**Provided material:**

========================

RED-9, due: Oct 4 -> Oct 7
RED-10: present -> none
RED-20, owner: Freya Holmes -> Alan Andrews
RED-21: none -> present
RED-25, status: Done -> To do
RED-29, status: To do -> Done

========================

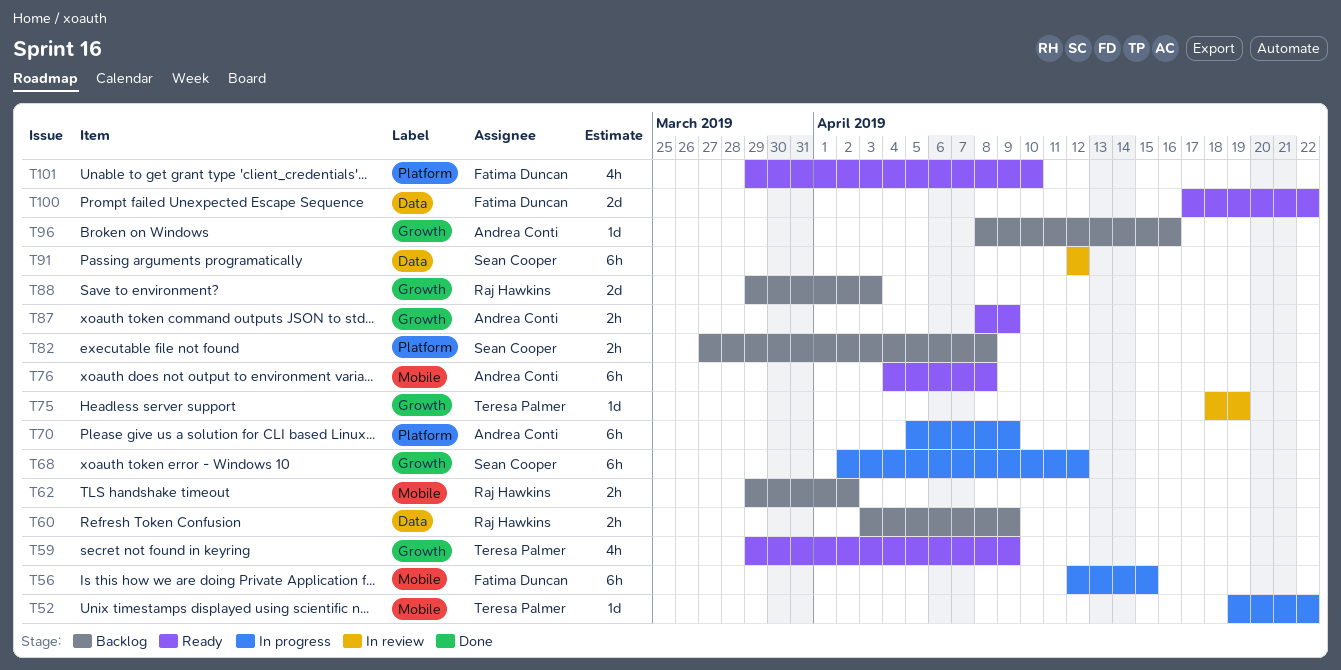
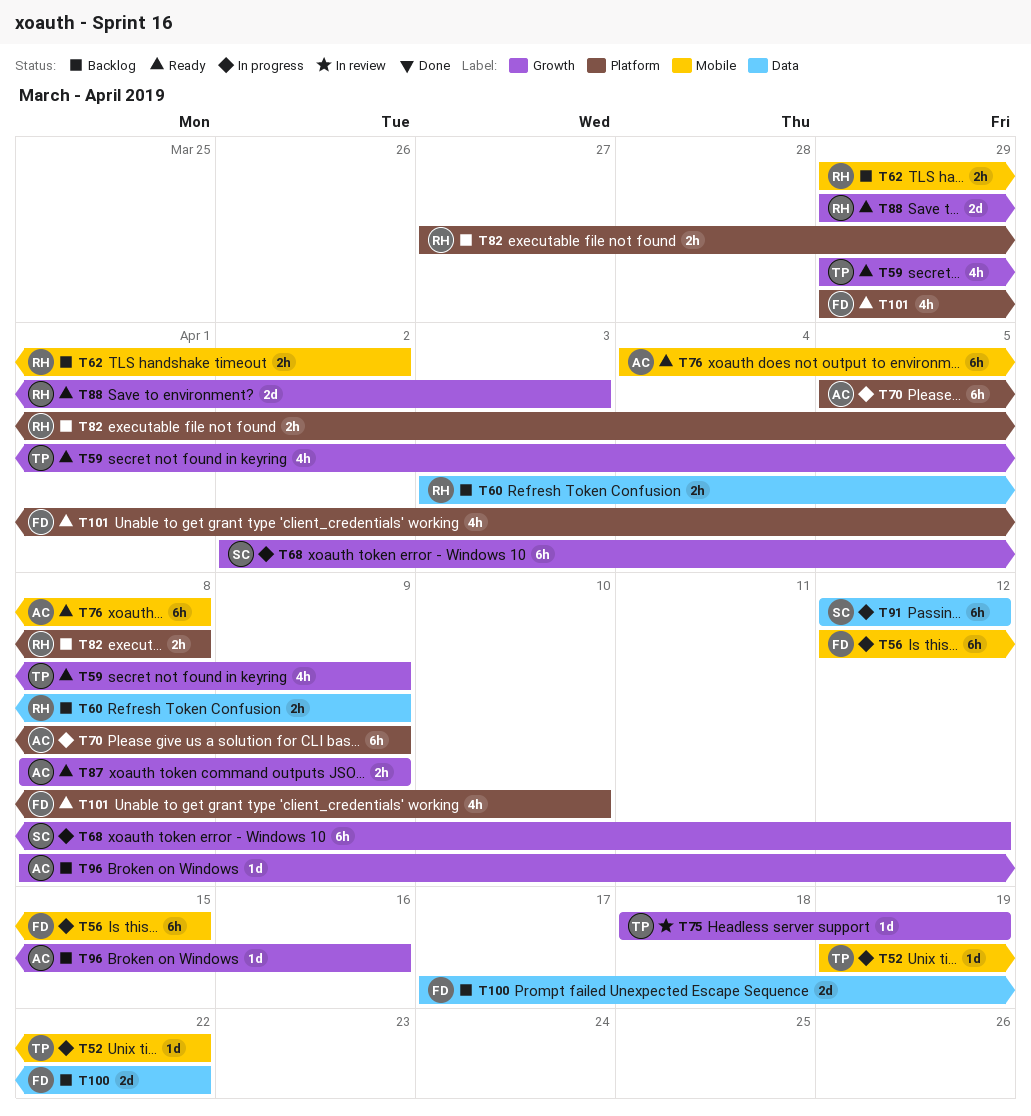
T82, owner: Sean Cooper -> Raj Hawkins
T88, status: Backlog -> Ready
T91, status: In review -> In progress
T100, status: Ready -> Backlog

========================

**Required action:**
All that is needed is the exact run of lines above from the line containing "T91, status: In review -> In progress" through the line containing "T100, status: Ready -> Backlog", both of them included.

**Problem solution:**
T91, status: In review -> In progress
T100, status: Ready -> Backlog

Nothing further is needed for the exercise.